NASA has explained in detail how its New Horizons deep-space probe suffered a computer meltdown just as it was moving in towards its destination: the tiny frost-world Pluto on the fringes of the Solar System.
At 2pm Eastern Time on Saturday July 4 – Independence Day in the US – contact with the spacecraft was lost. The ground team immediately called out an alert and fortunately was able to reestablish contact with the backup computer within a few hours.
So what went wrong? According to New Horizons project manager Glen Fountain, the problem was simple: processor overload. The probe was preparing for the most intensive session of its nearly 10-year mission and the main computer just couldn't take it.
The probe is now around eight million miles from Pluto. Over the next two weeks it will operate at full power to ensure its instruments can harvest all information possible as it whizzes by at 32,500 miles per hour.
To prepare for the final days of its mission, the probe was doing two things at once. First, it was taking the scientific data it has already harvested, compressing it, and writing it to a portion of its 128GBit storage (two 8GB solid-state recorders). At the same time the instrument command sequence for the flyby was being uploaded.
The combined workload slightly exceeded the processor's capabilities, and triggered a watchdog feature designed to prevent the spacecraft's software from crashing. This watchdog switched the main computer system over to the backup computer, while putting the main system into sleep mode as a safety measure.
The processor is a Synova Mongoose-V: a 12MHz MIPS R3000 CPU hardened against radiation. The R3000 is a 32-bit chip that's pretty similar to the one used in the original 1994-era Sony PlayStation among many other devices.
"I got a call at 2pm on Saturday and was back at lab within 20 minutes," Fountain said. "Engineers were already on the job and suggested looking for the backup signal from the probe, which we picked up. It took an hour for the spacecraft to handle the transition [back to the main computer], it was right on the mark and the recovery plan was executed."
Science readings lost
There then came the job of working out exactly what was going on and testing it against the duplicate probe computer system housed in the testbed here on Earth. The team worked through the night on Saturday and all day Sunday until they were confident they knew exactly what happened.

WHAT THIS EXERCISE ASKS:
A) In the New Horizons article, rewrite the part that opens with the words containing "The probe is" and closes with "a safety measure.", putting "safeguard" in place of "watchdog".
B) Answer these questions from the New Horizons article:
(i) At what time and on what day was contact with the spacecraft lost?
(ii) Which processor does the probe use?
(iii) At what speed will the probe pass Pluto?
C) Write the next part of the New Horizons article, picking up after its final sentence.

GIVEN INFORMATION:
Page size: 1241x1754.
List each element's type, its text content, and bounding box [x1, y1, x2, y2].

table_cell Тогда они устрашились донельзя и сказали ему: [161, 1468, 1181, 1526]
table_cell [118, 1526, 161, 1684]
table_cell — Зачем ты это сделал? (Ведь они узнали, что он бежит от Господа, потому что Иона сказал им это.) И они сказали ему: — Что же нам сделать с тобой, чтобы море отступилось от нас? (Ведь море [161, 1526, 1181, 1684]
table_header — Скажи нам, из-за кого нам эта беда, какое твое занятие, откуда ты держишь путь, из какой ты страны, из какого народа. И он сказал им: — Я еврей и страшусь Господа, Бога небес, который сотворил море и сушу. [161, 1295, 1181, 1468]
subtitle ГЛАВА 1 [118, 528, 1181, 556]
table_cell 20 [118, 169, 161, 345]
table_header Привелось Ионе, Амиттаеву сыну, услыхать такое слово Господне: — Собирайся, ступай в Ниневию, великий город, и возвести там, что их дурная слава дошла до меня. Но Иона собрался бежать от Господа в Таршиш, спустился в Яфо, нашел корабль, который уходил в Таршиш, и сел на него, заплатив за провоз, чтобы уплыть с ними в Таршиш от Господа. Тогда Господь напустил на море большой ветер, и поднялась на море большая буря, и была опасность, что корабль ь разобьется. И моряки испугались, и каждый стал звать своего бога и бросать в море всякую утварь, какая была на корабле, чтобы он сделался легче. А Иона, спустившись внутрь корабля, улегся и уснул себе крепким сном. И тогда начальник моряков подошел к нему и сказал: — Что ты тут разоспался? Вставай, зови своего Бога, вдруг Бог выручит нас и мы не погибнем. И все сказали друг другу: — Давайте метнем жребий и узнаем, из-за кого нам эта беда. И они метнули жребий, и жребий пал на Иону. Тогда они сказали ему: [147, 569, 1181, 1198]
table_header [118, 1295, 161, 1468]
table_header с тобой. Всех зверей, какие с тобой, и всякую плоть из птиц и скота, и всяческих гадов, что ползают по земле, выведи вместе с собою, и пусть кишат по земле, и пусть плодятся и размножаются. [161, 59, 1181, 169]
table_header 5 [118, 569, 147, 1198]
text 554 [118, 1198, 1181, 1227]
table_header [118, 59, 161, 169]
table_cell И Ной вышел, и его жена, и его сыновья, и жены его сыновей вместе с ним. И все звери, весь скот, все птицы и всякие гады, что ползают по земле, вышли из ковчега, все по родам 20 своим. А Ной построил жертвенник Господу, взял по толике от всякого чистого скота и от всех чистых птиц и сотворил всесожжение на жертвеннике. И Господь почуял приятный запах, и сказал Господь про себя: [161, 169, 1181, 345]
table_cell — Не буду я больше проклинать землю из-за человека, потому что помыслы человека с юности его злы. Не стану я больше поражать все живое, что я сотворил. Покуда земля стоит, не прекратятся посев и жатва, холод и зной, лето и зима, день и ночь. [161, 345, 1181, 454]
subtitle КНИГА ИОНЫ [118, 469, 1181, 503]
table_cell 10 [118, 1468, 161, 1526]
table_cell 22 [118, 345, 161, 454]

RESPONSES:
A)
The probe is now around eight million miles from Pluto. Over the next two weeks it will operate at full power to ensure its instruments can harvest all information possible as it whizzes by at 32,500 miles per hour.
To prepare for the final days of its mission, the probe was doing two things at once. First, it was taking the scientific data it has already harvested, compressing it, and writing it to a portion of its 128GBit storage (two 8GB solid-state recorders). At the same time the instrument command sequence for the flyby was being uploaded.
The combined workload slightly exceeded the processor's capabilities, and triggered a safeguard feature designed to prevent the spacecraft's software from crashing. This safeguard switched the main computer system over to the backup computer, while putting the main system into sleep mode as a safety measure.

B)
(i) At 2pm Eastern Time on Saturday, July 4.
(ii) A Synova Mongoose-V, a 12MHz MIPS R3000 CPU hardened against radiation.
(iii) At 32,500 miles per hour.

C)
This was helped enormously by the preparations NASA had made for just such an eventuality. The team had already gamed out 249 contingency plans for things that could go wrong with the probe and, while this scenario wasn't precisely prepared for, there was enough overlap with what had been tested that the fault was relatively easy to nail down and correct.
"We lost some of Saturday's science readings, then all of Sunday and Monday's science," said Alan Stern, New Horizons principal investigator. "The command decision I made, and the team agreed with, was that it is more important to focus on getting ready for flyby than to collect science from eight or nine million miles out."
Stern estimates that less than 1 per cent of the science returns from the probe were lost, and none of it was critical data compared to what will be collected as the probe gets closer to Pluto.
New Horizons is programmed up to make sure the next nine days work as planned. If the main computer fails again the probe will reboot (a process that takes around seven minutes) and the computer will carry on taking and recording measurements on automatic pilot.
In a more serious scenario the team also has a backup plan. If the signal between Earth and the probe causes any concern a "slam' code is pushed out, causing the probe to move directly to collect instrument readings and send the data back to Earth.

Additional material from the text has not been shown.